Арно Тали, прислонившись к оконной раме, с нетерпением поглядывает то на музыканта, то на Тээле. Даже рябое лицо Тоотса, поначалу слушавшего игру Имелика более или менее спокойно, идет красными пятнами, словно он внезапно заболел корью, глаза его становятся еще круглее, ноздри раздуваются, и прежде чем кто-либо соображает, что происходит, парень направляется к девочкам, отвешивает Тээле глубокий поклон, приглашает ее на танец. «А теперь давай быстро польку! – кричит он музыканту. – Я пойду танцевать с невестой Арно Тали!» Всеобщий смех, восклицания. Забывают о кистере и о школьном учителе, смотрят на Тоотса, как на героя. Лицо Тээле становится огненно-красным от стыда, она бормочет неприятному кавалеру слова угрозы и пытается спрятаться за спинами девочек, но Тоотс, обуреваемый жаждой танцевать, хватает ее за руку, вытаскивает на середину комнаты – и начинается такой танец, какого никто прежде не видывал. Тоотс скачет как шальной, чуть ли не волоком тащит Тээле следом за собою, выкидывает такие коленца, что все только диву даются. Сопровождаемый взрывами смеха, танцуя, он продвигается все дальше и дальше, пока не оказывается возле порога комнаты кистера. В то же мгновение коварная дверь распахивается, танцующие обо что-то спотыкаются и со всего размаха налетают прямо на брюшко Коротыша Юри. В результате – пыхтение и кряхтение, и мелькание задранных ног в дверях, даже кругленький кистер потерял равновесие, охает где-то между печкой и стеной, застрял там – и ни взад, ни вперед.

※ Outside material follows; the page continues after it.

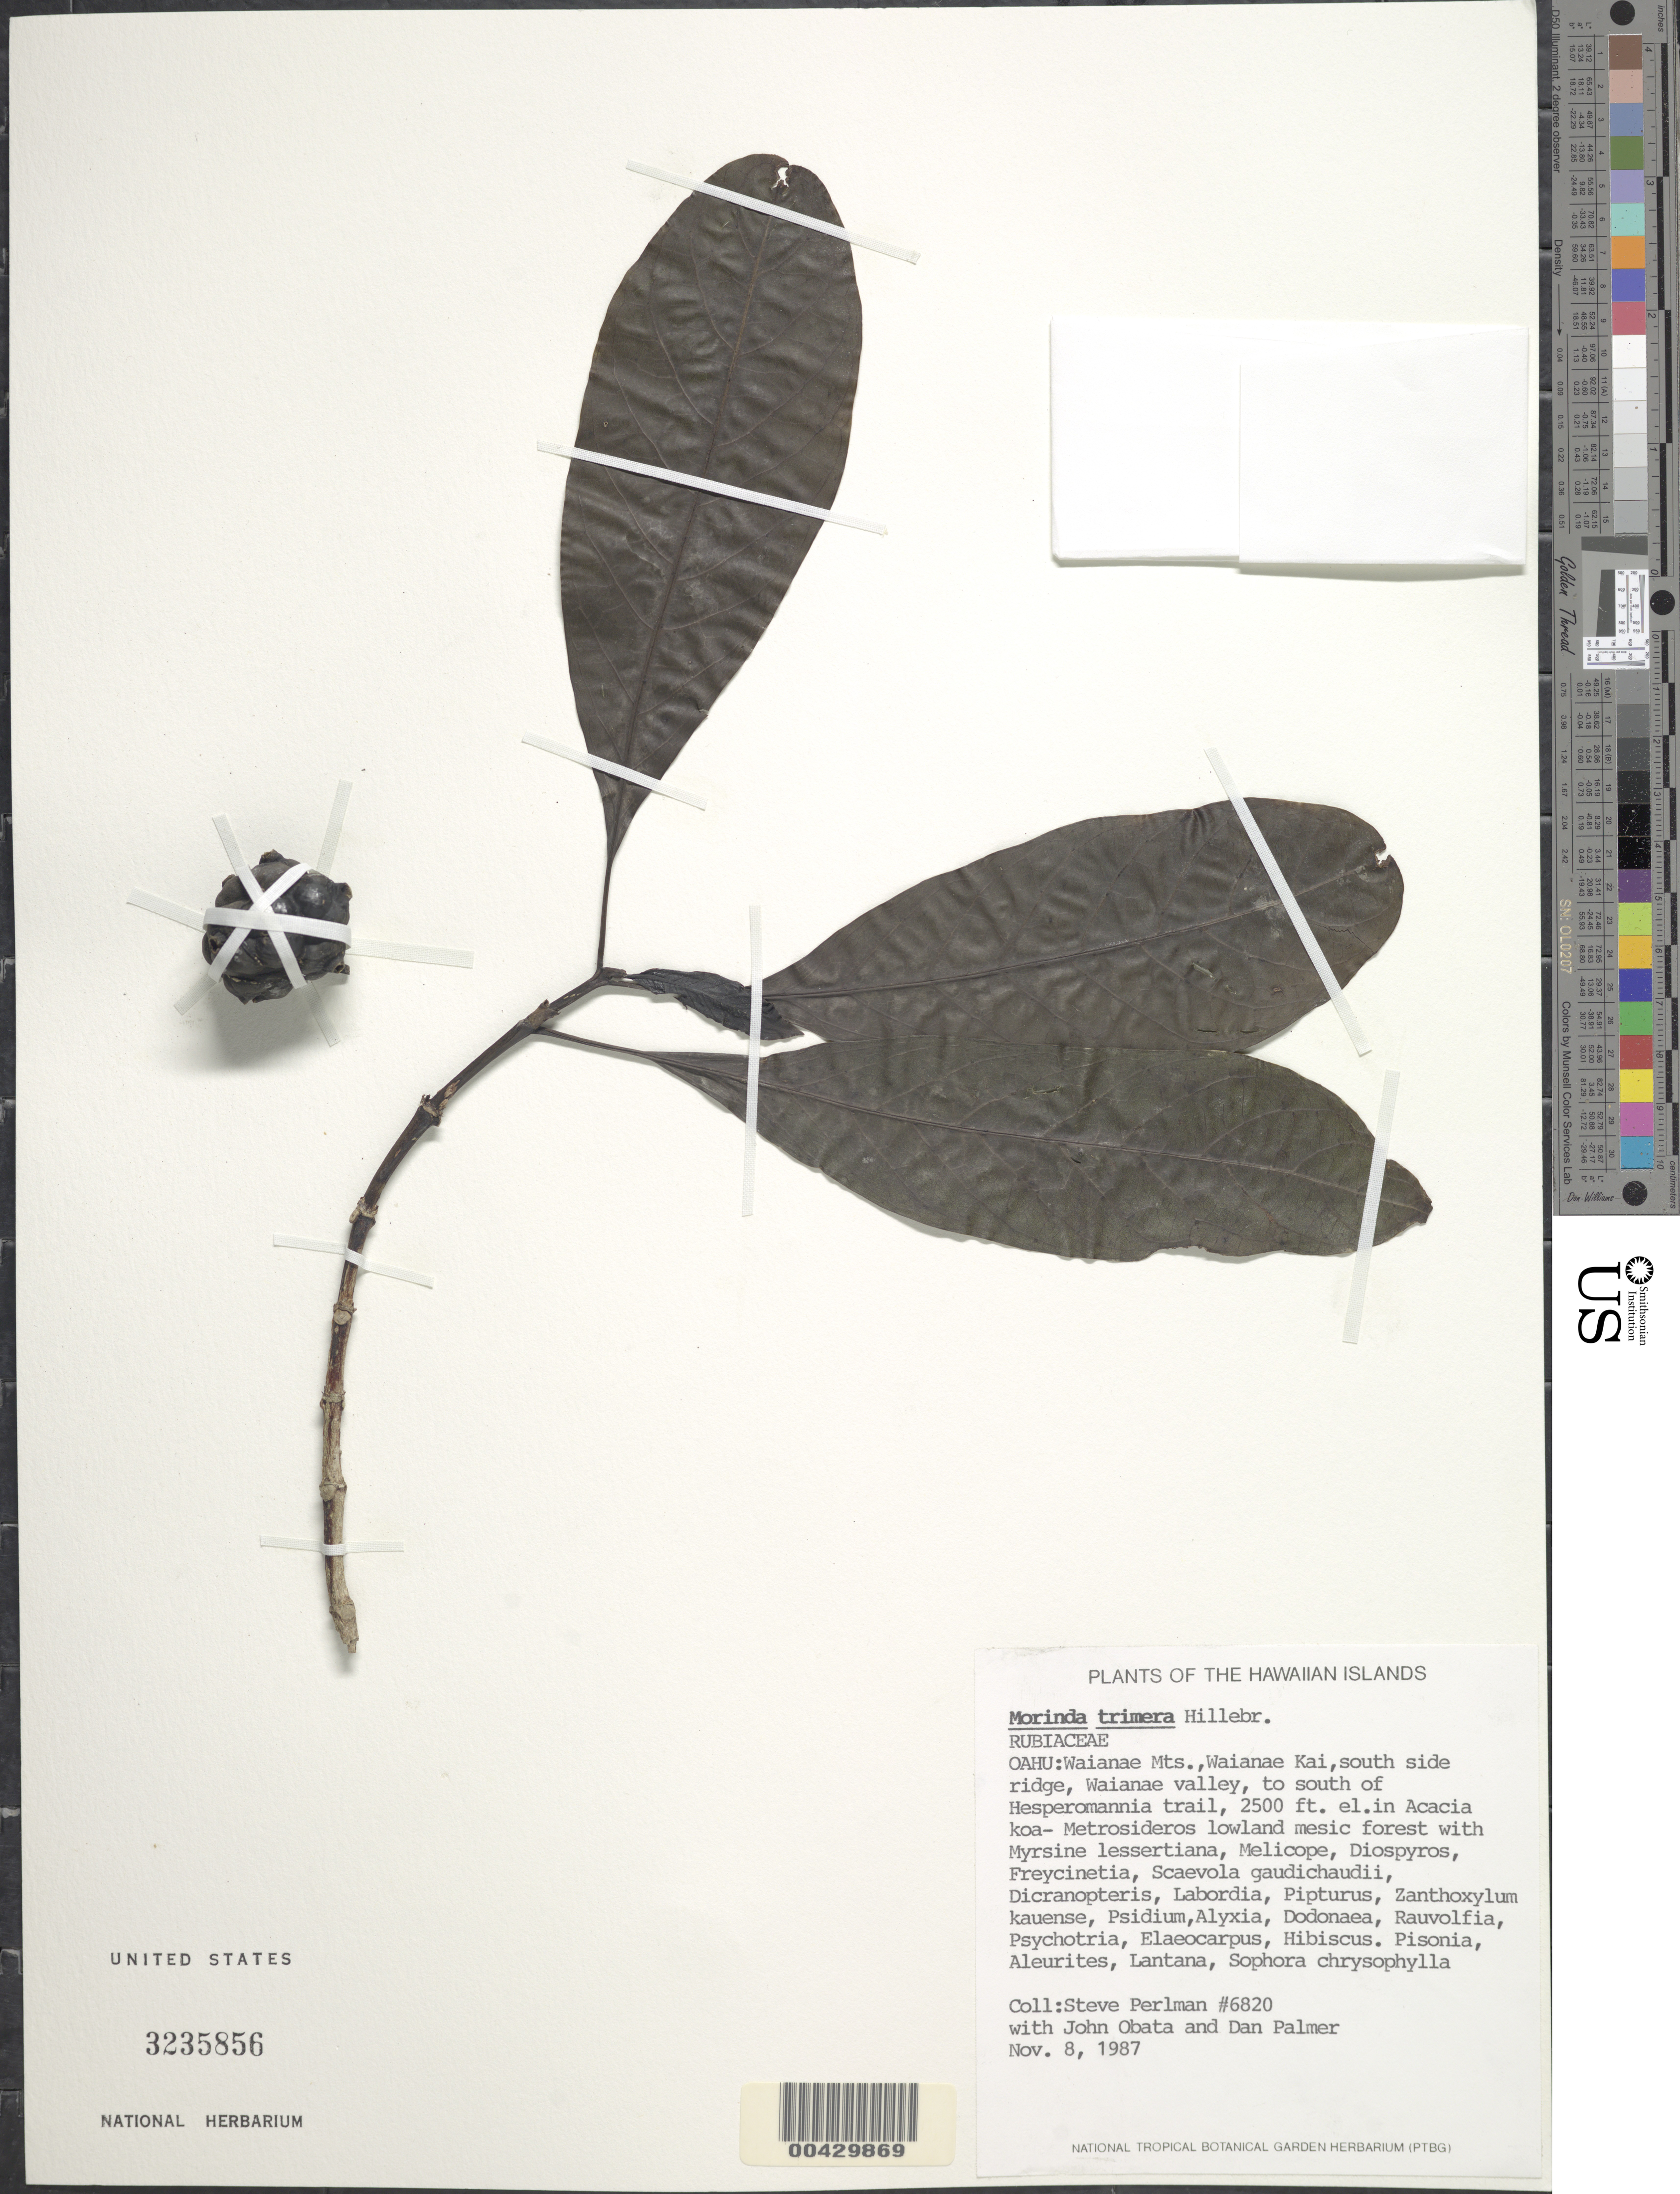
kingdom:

И вот теперь те самые, враждебные друг другу танцоры – муж и жена! Какими окольными бывают порою пути жизни… прямо, как речи звонаря Либле. Мало того, молодые уже успели вступить в конфликт! И если они снова помирятся, то это будет еще один, очередной ход. «Вот и тянется эта земная жизнь, – вздыхает наконец Лутс про себя, словно старая почтенная тетушка, – виляет туда-сюда, будто тропинка в зимнюю пору».
– И все же, – снова спрашивает Тоотс, – почему ты, Лутс, не приходишь меня проведать?
– Ах да. Видишь ли, во-первых, я заходил разок. Во-вторых – позволь мне немного похвастаться! – я сейчас с головой ушел в работу, и, в-третьих, разве не естественнее, чтобы навещал нас ты? Я ждал тебя каждый день, думал, вот-вот придешь, должен придти. А теперь… право слово, если бы я сам не присутствовал на свадьбе, я бы не поверил, что вы – муж и жена.
– Мы с Йоозепом играем в Утреннюю Зарю и Закат, – замечает Тээле с усмешкой.
– О-о, это куда как красиво и оригинально, но вы играете не по правилам. Заря и Закат встречаются друг с другом через каждые двадцать четыре часа, а я живу здесь уже Бог знает как давно, однако вижу только Зарю.